Newsgroups: comp.speech
Path: cantaloupe.srv.cs.cmu.edu!das-news2.harvard.edu!news2.near.net!news.mathworks.com!zombie.ncsc.mil!news.duke.edu!news-feed-1.peachnet.edu!gatech!swrinde!ihnp4.ucsd.edu!nmt.edu!cww
From: cww@nmt.edu (Colin Wightman)
Subject: Re: Word timing marks for continuous speech?

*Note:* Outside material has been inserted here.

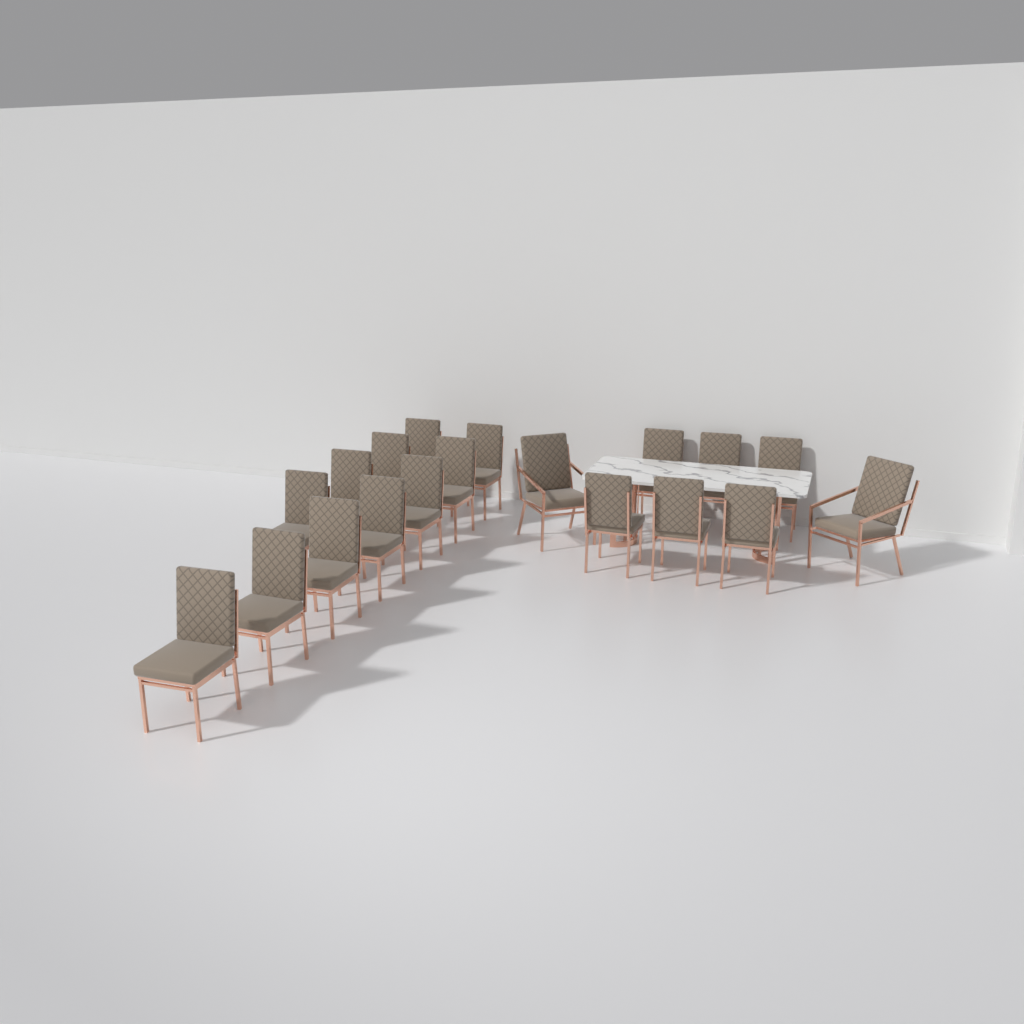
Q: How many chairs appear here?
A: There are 19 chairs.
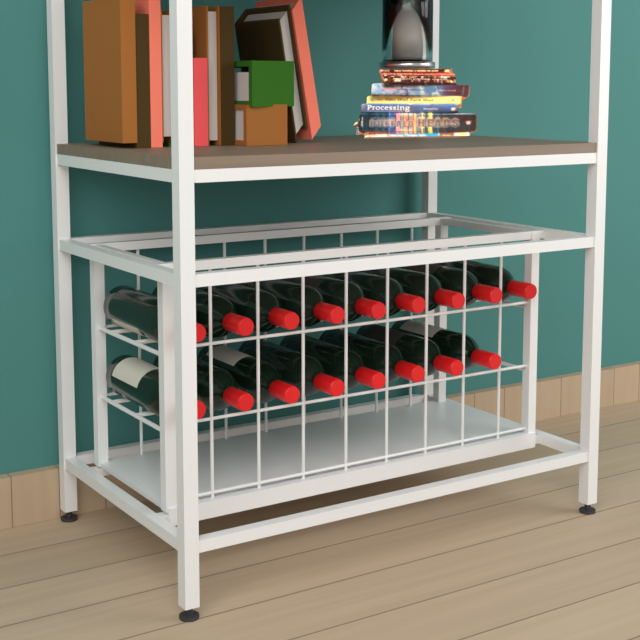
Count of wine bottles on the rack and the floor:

Message-ID: <1995Feb28.160829.25787@nmt.edu>
Sender: news@nmt.edu
Nntp-Posting-Host: kiwi.nmt.edu
Organization: New Mexico Tech EE/Physics Department
References: <87220001@hpcc01.corp.hp.com> <meb.203.0037B078@teleport.com>
Date: Tue, 28 Feb 1995 16:08:29 GMT
Lines: 15

generating an accurate time-alignment between a recorded speech
utterance and its transcription (which is known {\em a priori}) is a
standard problem that everybody runs into eventually. Conceptually, it
is a much easier problem than general recognition since the search
space is so much smaller, but practically there are a number of issues
which make it sort of tricky. The easiest way to do alignments is to
let somebody else worry about it and buy a commercial software package
that does this. Entropic sells the "Aligner" package which provides
both batch and interactive tools for doing alignments and actually
produces a full phonetic transcription as well, also time aligned. If
you really want to do this yourself, try using a normal HMM-based
recognizer but constrain the word grammar to allow only the correct
transcription.